What about newer frameworks like Anthropic's Claude SDK vs LangChain?
Claude SDK is lightweight and direct (call Claude, get response). LangChain is heavier and more flexible (compose many LLMs, tools, agents). Different tiers. Claude SDK for simple use cases. LangChain for complex orchestration. They can coexist (Claude SDK as an LLM option in LangChain).
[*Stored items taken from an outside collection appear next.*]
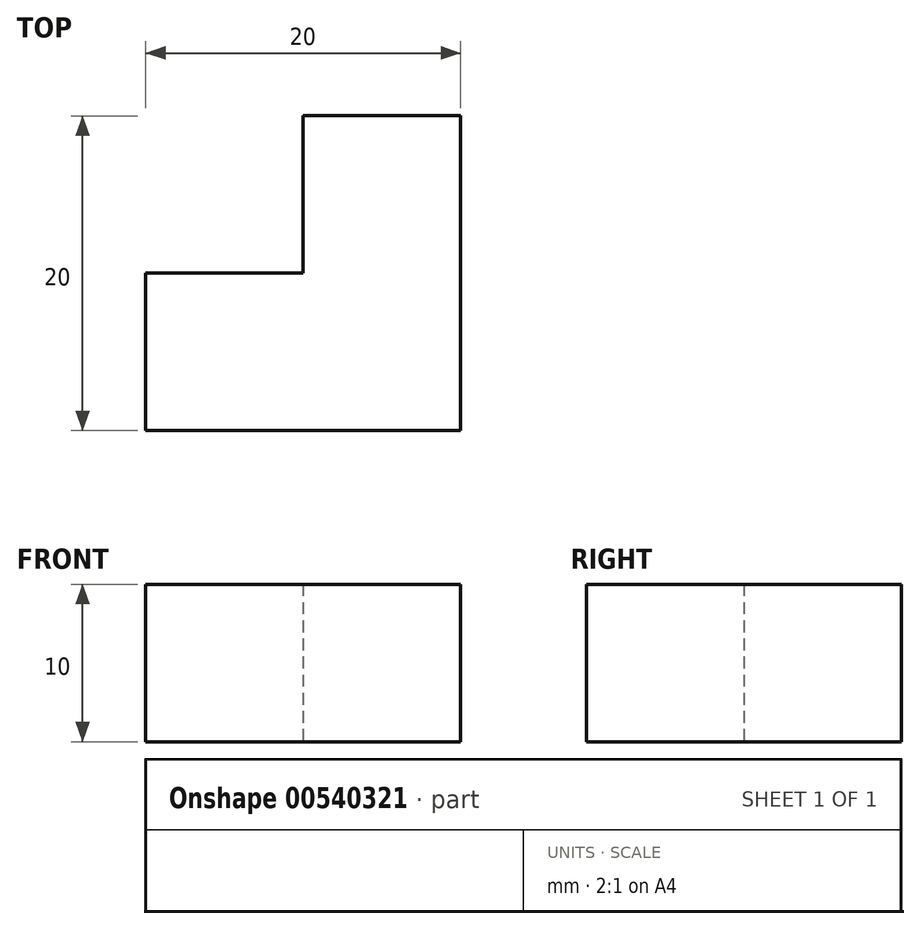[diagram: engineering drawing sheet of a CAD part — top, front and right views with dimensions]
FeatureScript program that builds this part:
annotation { "Feature Type Name" : "Feature", "Feature Type Description" : "" }
export const myFeature = defineFeature(function(context is Context, id is Id, definition is map)
    precondition{}
    {
        {
            var Q0;
            Q0=qCreatedBy(makeId("Top.planeOp"),FACE);
            var sketch = newSketch(context, id + "F0", { "sketchPlane" : qUnion([Q0])});
            skLineSegment(sketch, "E0", {"start": v(-47.7, 2.21) * mm, "end": v(-47.7, -17.79) * mm});
            skLineSegment(sketch, "E1", {"start": v(-47.7, -17.79) * mm, "end": v(-67.7, -17.79) * mm});
            skLineSegment(sketch, "E2", {"start": v(-67.7, -17.79) * mm, "end": v(-67.7, -7.79) * mm});
            skLineSegment(sketch, "E3", {"start": v(-67.7, -7.79) * mm, "end": v(-57.7, -7.79) * mm});
            skLineSegment(sketch, "E4", {"start": v(-57.7, -7.79) * mm, "end": v(-57.7, 2.21) * mm});
            skLineSegment(sketch, "E5", {"start": v(-57.7, 2.21) * mm, "end": v(-47.7, 2.21) * mm});
            skSolve(sketch);
        }
        {
            var Q0;
            Q0=makeQuery(id+"F0.imprint","IMPRINT",FACE,{"disambiguationData":[TD([[makeQuery(id+"F0.imprint","IMPRINT",EDGE,{"derivedFrom":sQuery(id+"F0.wireOp",EDGE,"E0")}),-1.0]])]});
            extrude(context, id + "F1", {"entities" : qUnion([Q0]), "depth" : 10 * mm, "offsetDistance" : 25 * mm});
        }
    });
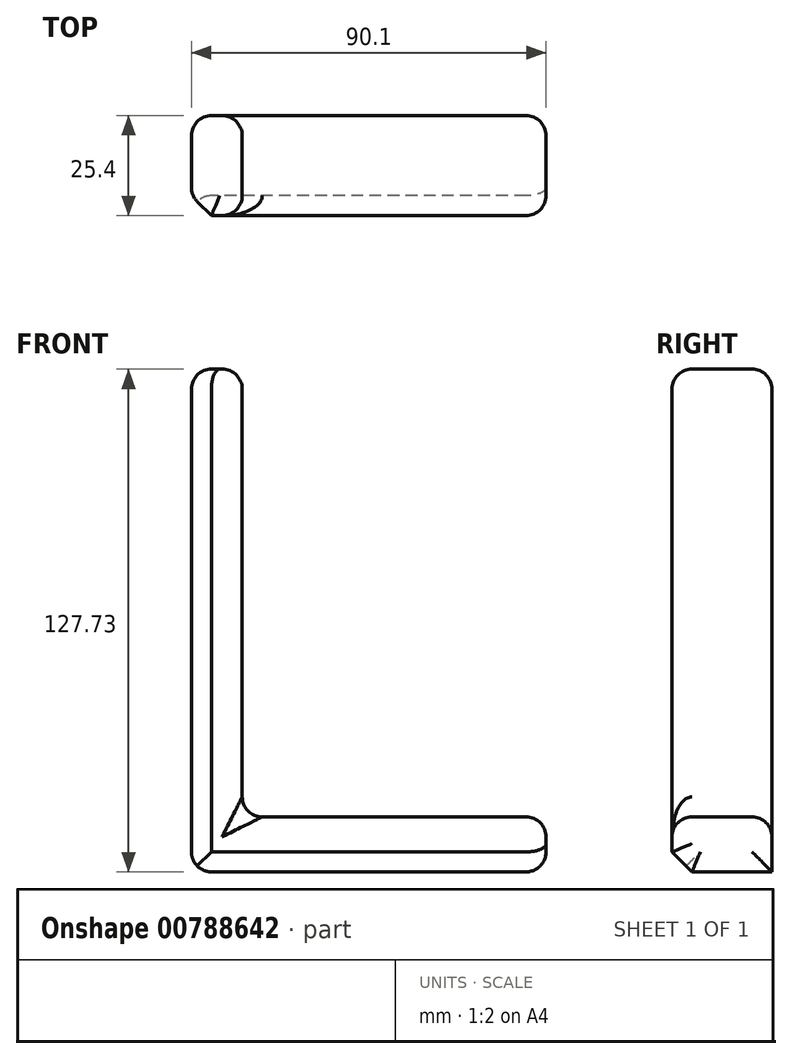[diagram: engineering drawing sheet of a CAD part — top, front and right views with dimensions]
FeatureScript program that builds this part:
annotation { "Feature Type Name" : "Feature", "Feature Type Description" : "" }
export const myFeature = defineFeature(function(context is Context, id is Id, definition is map)
    precondition{}
    {
        {
            var Q0;
            Q0=qCreatedBy(makeId("Front.planeOp"),FACE);
            var sketch = newSketch(context, id + "F0", { "sketchPlane" : qUnion([Q0])});
            skLineSegment(sketch, "E0.bottom", {"start": v(-45.78, 63.02) * mm, "end": v(-58.68, 63.02) * mm});
            skLineSegment(sketch, "E0.top", {"start": v(-45.78, -64.71) * mm, "end": v(-58.68, -64.71) * mm});
            skLineSegment(sketch, "E0.left", {"start": v(-45.78, 63.02) * mm, "end": v(-45.78, -64.71) * mm});
            skLineSegment(sketch, "E0.right", {"start": v(-58.68, 63.02) * mm, "end": v(-58.68, -64.71) * mm});
            skLineSegment(sketch, "E1.bottom", {"start": v(-45.78, -64.71) * mm, "end": v(31.42, -64.71) * mm});
            skLineSegment(sketch, "E1.top", {"start": v(-45.78, -50.72) * mm, "end": v(31.42, -50.72) * mm});
            skLineSegment(sketch, "E1.left", {"start": v(-45.78, -64.71) * mm, "end": v(-45.78, -50.72) * mm});
            skLineSegment(sketch, "E1.right", {"start": v(31.42, -64.71) * mm, "end": v(31.42, -50.72) * mm});
            skSolve(sketch);
        }
        {
            var Q0;
            Q0=makeQuery(id+"F0.imprint","IMPRINT",FACE,{"disambiguationData":[TD([[makeQuery(id+"F0.imprint","IMPRINT",EDGE,{"derivedFrom":sQuery(id+"F0.wireOp",EDGE,"E0.bottom")}),1.0]])]});
            var Q1;
            Q1=makeQuery(id+"F0.imprint","IMPRINT",FACE,{"disambiguationData":[TD([[makeQuery(id+"F0.imprint","IMPRINT",EDGE,{"derivedFrom":sQuery(id+"F0.wireOp",EDGE,"E1.bottom")}),1.0]])]});
            extrude(context, id + "F1", {"entities" : qUnion([Q0, Q1]), "depth" : 25.4 * mm, "offsetDistance" : 25.4 * mm});
        }
        {
            var Q0;
            Q0=makeQuery(id+"F1.opExtrude","CAP_EDGE",EDGE,{"disambiguationData":[OSD([sQuery(id+"F0.wireOp",EDGE,"E0.left")])],"isStart":false});
            var Q1;
            Q1=makeQuery(id+"F1.opExtrude","CAP_EDGE",EDGE,{"disambiguationData":[OSD([sQuery(id+"F0.wireOp",EDGE,"E1.top")])],"isStart":false});
            fillet(context, id + "F2", {"entities" : qUnion([Q0, Q1]), "radius" : 5.08 * mm, "tangentPropagation" : true, "allowEdgeOverflow" : false});
        }
        {
            var Q0;
            Q0=makeQuery(id+"F1.opExtrude","CAP_EDGE",EDGE,{"disambiguationData":[OSD([sQuery(id+"F0.wireOp",EDGE,"E0.right")])],"isStart":false});
            var Q1;
            Q1=makeQuery(id+"F1.opExtrude","CAP_EDGE",EDGE,{"disambiguationData":[OSD([sQuery(id+"F0.wireOp",EDGE,"E0.top"),sQuery(id+"F0.wireOp",EDGE,"E1.bottom")])],"isStart":false});
            chamfer(context, id + "F3", {"entities" : qUnion([Q0, Q1]), "width" : 5.08 * mm, "tangentPropagation" : true});
        }
        {
            var Q0;
            Q0=makeQuery(id+"F1.opExtrude","SWEPT_FACE",FACE,{"disambiguationData":[OSD([sQuery(id+"F0.wireOp",EDGE,"E0.right")])]});
            var Q1;
            Q1=makeQuery(id+"F1.opExtrude","SWEPT_FACE",FACE,{"disambiguationData":[OSD([sQuery(id+"F0.wireOp",EDGE,"E0.bottom")])]});
            var Q2;
            Q2=makeQuery(id+"F1.opExtrude","SWEPT_FACE",FACE,{"disambiguationData":[OSD([sQuery(id+"F0.wireOp",EDGE,"E0.left")])]});
            var Q3;
            Q3=makeQuery(id+"F1.opExtrude","SWEPT_FACE",FACE,{"disambiguationData":[OSD([sQuery(id+"F0.wireOp",EDGE,"E1.top")])]});
            var Q4;
            Q4=makeQuery(id+"F1.opExtrude","SWEPT_FACE",FACE,{"disambiguationData":[OSD([sQuery(id+"F0.wireOp",EDGE,"E1.right")])]});
            fillet(context, id + "F4", {"entities" : qUnion([Q0, Q1, Q2, Q3, Q4]), "radius" : 5.08 * mm, "tangentPropagation" : true, "allowEdgeOverflow" : false});
        }
    });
Is LlamaIndex required for production?
No, but strongly recommended. Most production systems have retrieval. LlamaIndex handles: caching (avoid re-embedding repeated queries), reranking (improve retrieval quality), fallbacks (if retrieval fails, use alternate strategy), evaluation (measure retrieval accuracy). Writing custom retrieval is error-prone.
Alternative: Build retrieval in-house using a vector DB (Pinecone, Chroma) directly. Pros: lightweight, full control. Cons: you own chunking strategy, embedding caching, reranking logic, query preprocessing. Easy to get wrong. LlamaIndex abstracts these details.
Can I use LangChain's built-in memory with LlamaIndex?
Partially. LangChain's ConversationSummaryMemory is incompatible with LlamaIndex's native chat engine. LlamaIndex's chat engine manages conversation context internally. If you want to mix them, write a custom memory adapter (involves passing history to LlamaIndex as context, not memory).
Better approach: Use LlamaIndex's native chat engine (it handles memory) or LangChain's conversational agent (it handles memory) separately. Mixing adds complexity.
Production Considerations and Trade-offs
Error Handling and Graceful Degradation
LangChain agents can fail if a tool fails. If the agent tries to call a database query tool and the database is down, the entire agent fails unless you add error handling.
LlamaIndex's retrieval is more graceful. If vector DB is temporarily slow, LlamaIndex retries. If no relevant documents are found, it returns "I couldn't find information about X" (honest fallback) rather than crashing.
For production systems: LangChain requires explicit error handling per tool. LlamaIndex's failures are typically retrieval timeouts or empty results (managed gracefully).
Latency Profiles
LangChain agents have variable latency depending on tool calls. A financial data lookup (5ms) vs an API call (500ms) changes response time unpredictably.
LlamaIndex retrieval is more predictable. Latency: embedding lookup (100-200ms) + vector search (50-100ms) + synthesis (2-3 seconds for LLM). Total: ~2.5 seconds consistently.
For real-time applications (sub-500ms requirement): neither is ideal. LangChain agents with cached tools perform better. LlamaIndex is too slow.
For chat applications (5-10 second tolerance): both are fine.
Evaluation and Monitoring
LangChain: Hard to evaluate agent decisions (did the agent pick the right tool? Did it interpret the tool output correctly?). Mostly manual inspection.
LlamaIndex: Evaluation frameworks exist (measure retrieval accuracy, re-ranking quality, synthesis BLEU score). Built-in tracing and metrics.
For production monitoring: LlamaIndex has better observability built-in. LangChain requires custom logging.
Cost Implications
LangChain: Each tool call might hit an API (cost per call). Agent loops with multiple tool invocations multiply cost.
LlamaIndex: Primarily LLM cost (synthesis) + embedding cost (retrieval). Embeddings are cheaper per token than LLM inference.
For large-scale systems: LlamaIndex's cost profile (embedding-heavy, not tool-heavy) is more predictable and often cheaper.